Selon le rapport définitif, quatre blessés graves ont été sélectionnés pour recevoir des soins spécialisés à l’étranger. Une bouffée d’oxygène pour ces victimes, dont Florise Desronvil, qui n’arrêtait pas d’attirer l’attention de l’opinion publique et du gouvernement en particulier sur l’urgence de se faire opérer à cause d’une balle logée au niveau de son bassin, la menaçant de paralysie. Les autres bénéficiaires sont Velondie Miracle, Jocelyn Justin et le policier Jean Masner Coulanges. Ils seront héliportés vers le Cap-Haïtien, pour ensuite se rendre à Cuba. Un accompagnement médical est prévu pour ces victimes, avec un soutien logistique de l’ambassade d’Haïti à La Havane.
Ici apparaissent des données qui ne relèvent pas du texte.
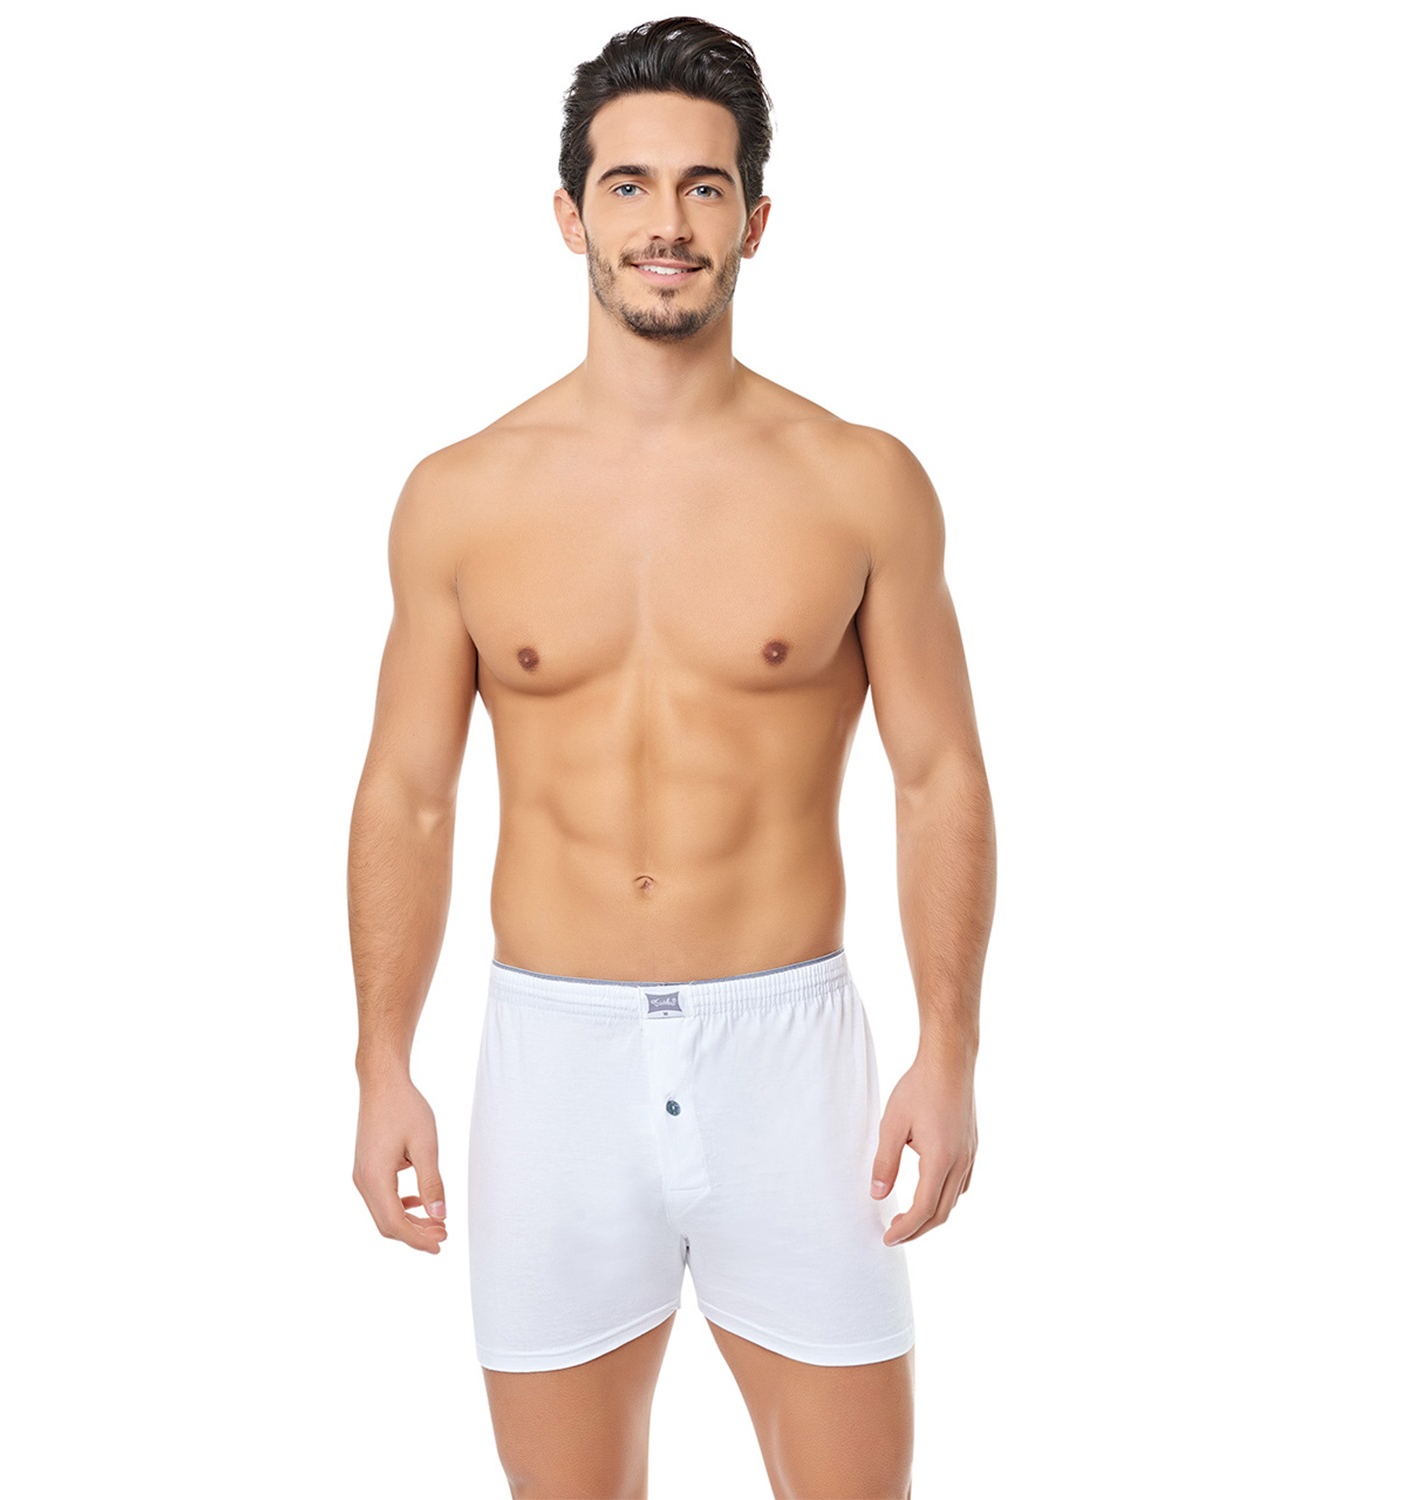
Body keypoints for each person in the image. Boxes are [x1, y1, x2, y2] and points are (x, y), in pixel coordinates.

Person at [348, 16, 995, 1497]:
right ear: (569, 214)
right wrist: (383, 1062)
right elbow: (410, 794)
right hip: (553, 1064)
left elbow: (939, 776)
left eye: (705, 188)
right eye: (629, 185)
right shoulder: (459, 497)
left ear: (755, 221)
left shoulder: (860, 483)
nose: (667, 223)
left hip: (792, 1061)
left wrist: (950, 1048)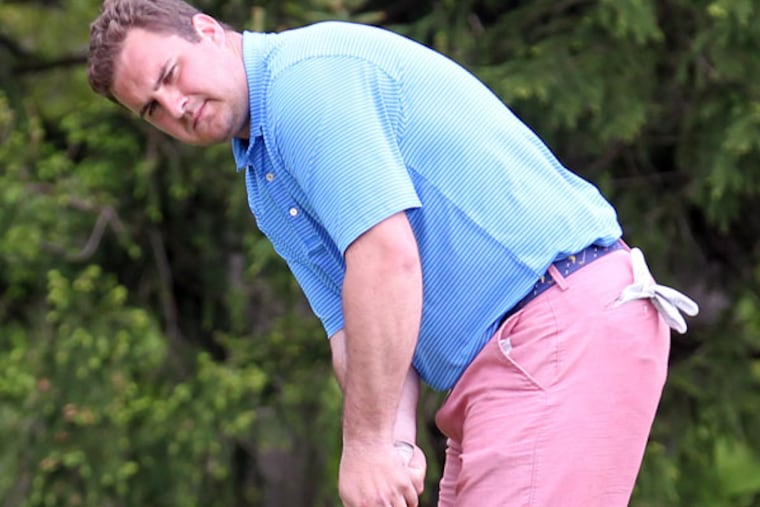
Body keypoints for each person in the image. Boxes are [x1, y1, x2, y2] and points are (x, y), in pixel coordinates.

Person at [87, 1, 699, 505]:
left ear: (207, 31)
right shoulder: (264, 177)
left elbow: (386, 258)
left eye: (169, 76)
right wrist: (393, 448)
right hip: (499, 369)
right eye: (151, 109)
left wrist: (366, 447)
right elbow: (357, 331)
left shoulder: (306, 82)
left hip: (554, 328)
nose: (175, 107)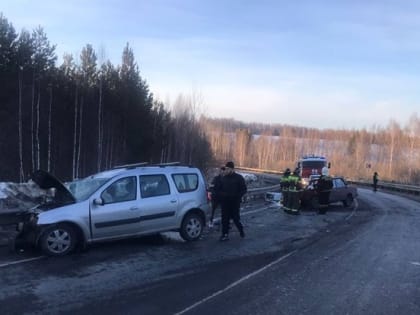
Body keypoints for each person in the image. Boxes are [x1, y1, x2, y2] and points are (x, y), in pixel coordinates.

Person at [219, 161, 247, 241]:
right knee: (224, 219)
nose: (226, 170)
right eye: (225, 169)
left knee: (235, 219)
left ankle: (241, 230)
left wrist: (238, 196)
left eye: (227, 169)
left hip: (235, 203)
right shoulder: (223, 178)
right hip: (225, 203)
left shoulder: (239, 178)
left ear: (232, 169)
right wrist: (222, 195)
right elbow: (219, 190)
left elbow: (244, 189)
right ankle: (225, 234)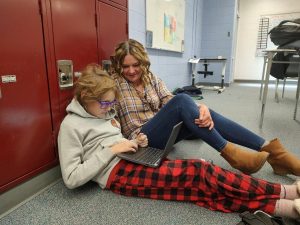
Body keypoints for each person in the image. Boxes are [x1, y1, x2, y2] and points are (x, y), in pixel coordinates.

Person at [57, 64, 300, 220]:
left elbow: (115, 140)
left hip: (130, 156)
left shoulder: (104, 112)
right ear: (85, 98)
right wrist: (113, 149)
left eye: (112, 104)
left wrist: (133, 142)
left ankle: (284, 202)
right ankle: (284, 195)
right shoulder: (71, 126)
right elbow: (71, 179)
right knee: (200, 173)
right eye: (105, 104)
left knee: (201, 187)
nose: (110, 109)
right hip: (115, 174)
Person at [111, 39, 300, 176]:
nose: (131, 71)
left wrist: (201, 107)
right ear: (119, 66)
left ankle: (275, 153)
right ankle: (234, 155)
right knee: (183, 99)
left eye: (136, 65)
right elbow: (104, 115)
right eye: (125, 66)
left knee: (203, 112)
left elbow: (168, 100)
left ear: (143, 63)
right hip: (142, 140)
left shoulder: (150, 77)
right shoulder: (113, 84)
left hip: (163, 130)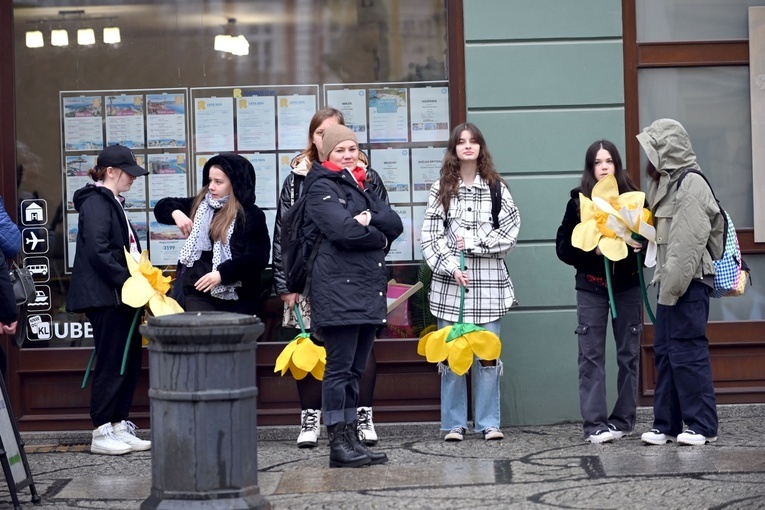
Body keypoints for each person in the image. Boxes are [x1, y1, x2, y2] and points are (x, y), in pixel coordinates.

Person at [272, 108, 387, 448]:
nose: (339, 145)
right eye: (324, 133)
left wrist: (374, 235)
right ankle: (314, 417)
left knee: (356, 355)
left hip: (361, 278)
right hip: (314, 276)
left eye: (341, 135)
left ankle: (358, 417)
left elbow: (388, 222)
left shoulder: (367, 177)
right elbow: (286, 232)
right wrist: (285, 283)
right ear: (314, 139)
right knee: (316, 352)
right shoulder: (303, 179)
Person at [302, 124, 402, 467]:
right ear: (326, 154)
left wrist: (370, 217)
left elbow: (395, 222)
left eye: (351, 149)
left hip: (365, 288)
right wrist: (380, 237)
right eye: (339, 150)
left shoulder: (362, 183)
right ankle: (338, 443)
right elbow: (343, 231)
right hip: (338, 290)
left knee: (355, 369)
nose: (347, 155)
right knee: (339, 369)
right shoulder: (320, 187)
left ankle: (352, 439)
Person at [421, 122, 521, 442]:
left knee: (488, 357)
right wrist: (452, 267)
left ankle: (488, 422)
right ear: (454, 149)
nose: (467, 146)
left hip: (489, 285)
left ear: (480, 147)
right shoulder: (441, 189)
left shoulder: (496, 188)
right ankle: (453, 423)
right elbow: (430, 237)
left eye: (473, 141)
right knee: (452, 357)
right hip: (451, 288)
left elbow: (510, 232)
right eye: (461, 141)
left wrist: (475, 244)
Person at [636, 119, 724, 446]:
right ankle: (667, 425)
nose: (649, 155)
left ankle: (702, 426)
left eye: (653, 149)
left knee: (688, 352)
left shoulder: (690, 184)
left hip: (689, 283)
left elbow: (688, 245)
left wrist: (669, 290)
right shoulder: (668, 184)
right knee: (666, 353)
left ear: (666, 151)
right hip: (672, 283)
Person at [67, 144, 153, 455]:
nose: (133, 178)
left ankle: (118, 424)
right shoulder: (97, 202)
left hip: (120, 297)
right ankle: (102, 430)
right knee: (112, 361)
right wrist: (129, 281)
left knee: (127, 362)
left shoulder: (110, 201)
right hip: (108, 297)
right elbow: (99, 252)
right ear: (110, 172)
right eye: (129, 173)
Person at [555, 140, 643, 444]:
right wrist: (591, 250)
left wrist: (638, 247)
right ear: (590, 168)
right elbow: (564, 249)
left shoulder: (632, 202)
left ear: (617, 165)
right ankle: (595, 425)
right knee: (590, 355)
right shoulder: (579, 203)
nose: (604, 167)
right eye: (597, 162)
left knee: (628, 354)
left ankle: (623, 420)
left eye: (609, 161)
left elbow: (650, 246)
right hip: (592, 287)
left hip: (627, 287)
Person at [154, 153, 270, 314]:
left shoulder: (251, 214)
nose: (211, 186)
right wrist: (176, 212)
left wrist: (223, 274)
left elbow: (257, 257)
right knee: (202, 337)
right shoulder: (200, 205)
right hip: (198, 293)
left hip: (239, 297)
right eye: (210, 180)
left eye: (218, 182)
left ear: (235, 184)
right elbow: (162, 206)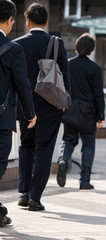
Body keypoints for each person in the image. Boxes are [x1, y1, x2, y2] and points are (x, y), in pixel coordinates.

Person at [14, 3, 70, 211]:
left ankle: (24, 193)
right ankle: (36, 197)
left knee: (26, 145)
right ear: (47, 23)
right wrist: (65, 102)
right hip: (50, 106)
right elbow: (65, 75)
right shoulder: (56, 43)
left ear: (26, 21)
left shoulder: (17, 44)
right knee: (44, 149)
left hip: (24, 106)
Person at [0, 0, 37, 226]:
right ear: (11, 20)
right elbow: (22, 84)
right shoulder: (13, 50)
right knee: (0, 163)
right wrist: (30, 112)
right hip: (2, 119)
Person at [56, 33, 105, 190]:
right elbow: (99, 94)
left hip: (70, 109)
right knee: (88, 145)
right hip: (88, 113)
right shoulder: (95, 69)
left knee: (68, 139)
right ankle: (84, 181)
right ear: (91, 50)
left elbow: (61, 87)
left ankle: (63, 160)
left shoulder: (68, 65)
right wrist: (101, 115)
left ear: (76, 48)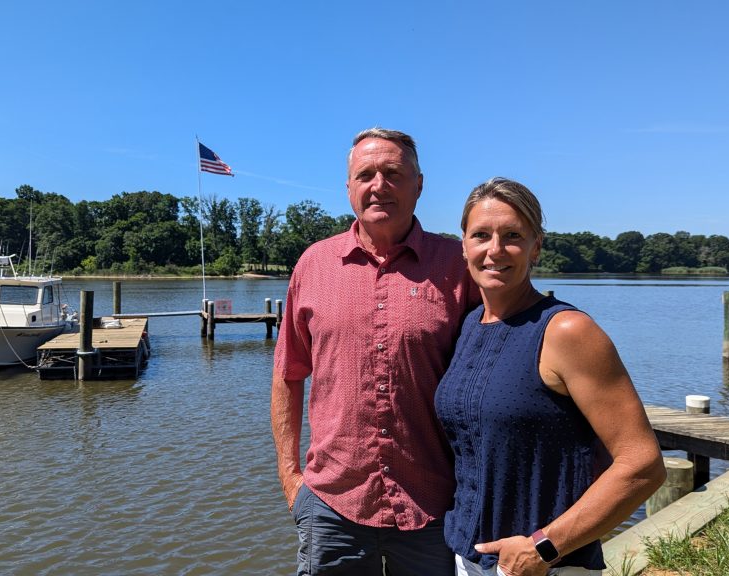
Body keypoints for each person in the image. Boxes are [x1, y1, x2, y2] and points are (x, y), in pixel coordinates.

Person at [271, 127, 481, 575]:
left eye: (393, 173)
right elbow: (289, 375)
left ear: (419, 185)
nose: (378, 185)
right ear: (348, 187)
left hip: (435, 502)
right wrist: (291, 479)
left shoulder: (460, 267)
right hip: (333, 501)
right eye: (365, 174)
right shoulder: (313, 265)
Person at [434, 177, 666, 576]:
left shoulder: (566, 331)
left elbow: (642, 465)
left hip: (546, 565)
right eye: (481, 235)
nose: (494, 250)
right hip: (470, 558)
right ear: (464, 246)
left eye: (512, 236)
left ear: (535, 247)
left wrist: (543, 547)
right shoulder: (471, 324)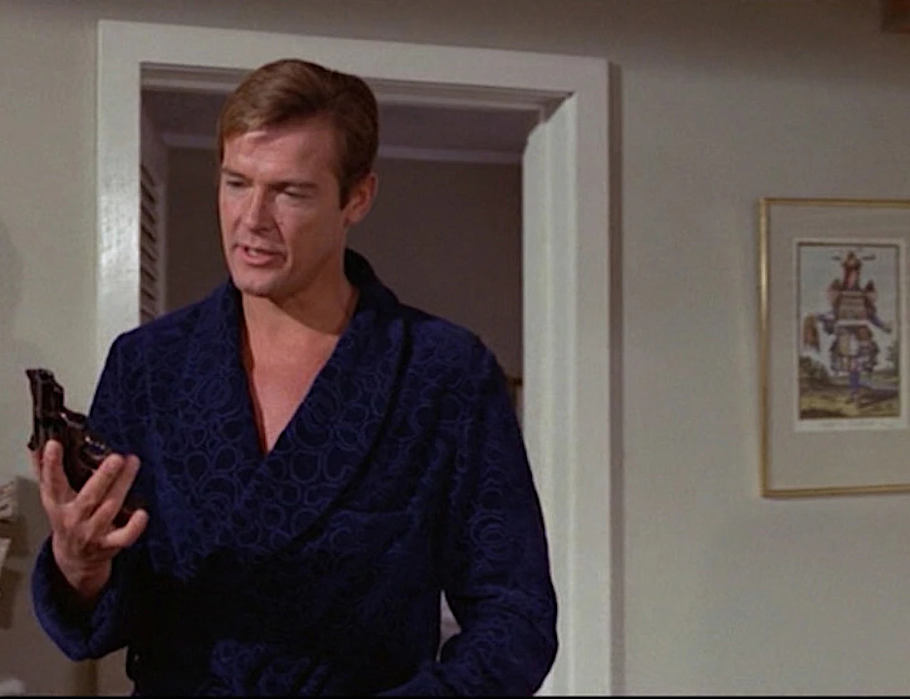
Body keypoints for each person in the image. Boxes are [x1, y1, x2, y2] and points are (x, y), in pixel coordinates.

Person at [30, 57, 558, 695]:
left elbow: (516, 618)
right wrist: (79, 566)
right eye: (236, 183)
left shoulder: (442, 373)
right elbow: (112, 609)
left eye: (290, 192)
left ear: (357, 197)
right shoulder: (148, 365)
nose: (252, 218)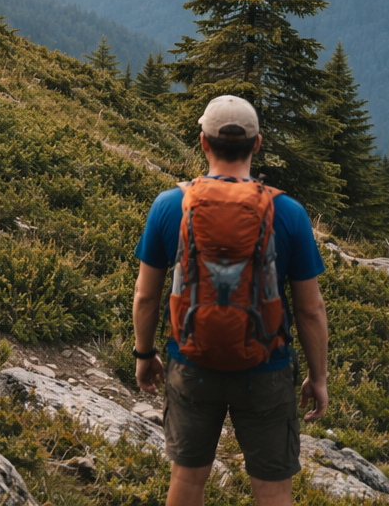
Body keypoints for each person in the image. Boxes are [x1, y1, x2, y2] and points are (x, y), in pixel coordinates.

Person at [132, 95, 329, 506]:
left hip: (191, 363)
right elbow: (311, 309)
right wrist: (318, 376)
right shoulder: (288, 212)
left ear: (202, 141)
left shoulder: (170, 205)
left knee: (187, 481)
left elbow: (146, 295)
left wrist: (144, 352)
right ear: (257, 145)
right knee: (273, 491)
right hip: (267, 367)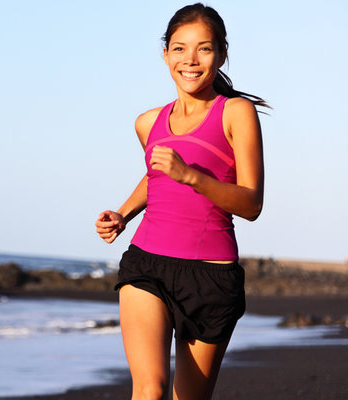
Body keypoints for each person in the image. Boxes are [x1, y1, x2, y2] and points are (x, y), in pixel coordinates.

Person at [95, 4, 268, 400]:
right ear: (165, 53)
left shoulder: (235, 113)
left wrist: (191, 175)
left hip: (210, 277)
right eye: (179, 49)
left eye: (204, 49)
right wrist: (123, 214)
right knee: (149, 390)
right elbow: (157, 175)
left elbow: (251, 203)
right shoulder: (147, 121)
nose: (190, 60)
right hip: (147, 263)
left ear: (222, 54)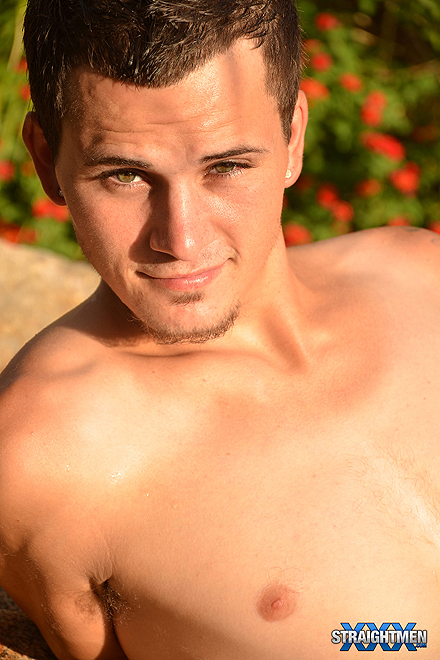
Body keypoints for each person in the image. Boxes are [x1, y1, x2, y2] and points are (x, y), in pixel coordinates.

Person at [0, 0, 439, 658]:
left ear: (293, 138)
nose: (182, 240)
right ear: (44, 158)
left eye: (227, 166)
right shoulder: (43, 459)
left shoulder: (423, 277)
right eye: (125, 175)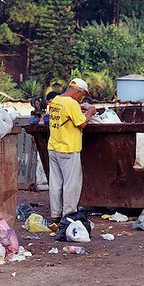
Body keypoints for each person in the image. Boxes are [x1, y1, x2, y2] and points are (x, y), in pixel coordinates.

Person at [47, 78, 97, 223]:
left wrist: (80, 109)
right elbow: (82, 124)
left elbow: (65, 115)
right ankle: (68, 214)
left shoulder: (56, 100)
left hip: (54, 146)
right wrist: (90, 111)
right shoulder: (72, 103)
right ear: (78, 91)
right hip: (69, 148)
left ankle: (55, 214)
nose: (81, 98)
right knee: (71, 183)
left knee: (55, 182)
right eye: (82, 95)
On se le rappelle, les funérailles des trois victimes de ce drame : le policier Daniel Renault, et les journalistes Mackendy Nathoux et Jimmy Jean, avaient été organisées aux frais du gouvernement, en présence de leurs proches, membres de leurs familles ainsi que des représentants et représentantes de la corporation et des médias.
Joseph Guyler C. Delva, coordonnateur de ladite commission, a salué l’initiative du ministre Pelissier et appelé à la transparence et à l’efficacité du processus de suivi.
La Commission, composée de plusieurs représentants des médias, des syndicats de police, ainsi que d’observateurs juridiques, a joué un rôle crucial dans le suivi des victimes et la coordination des actions gouvernementales.
Ce rapport marque une étape importante dans la gestion de cette tragédie, pendant que le phénomène de l’insécurité continue d’étendre ses tentacules sur toute l’étendue du territoire national, en dépit des grands efforts de la PNH et du gouvernement pour restaurer la paix et la sécurité dans le pays.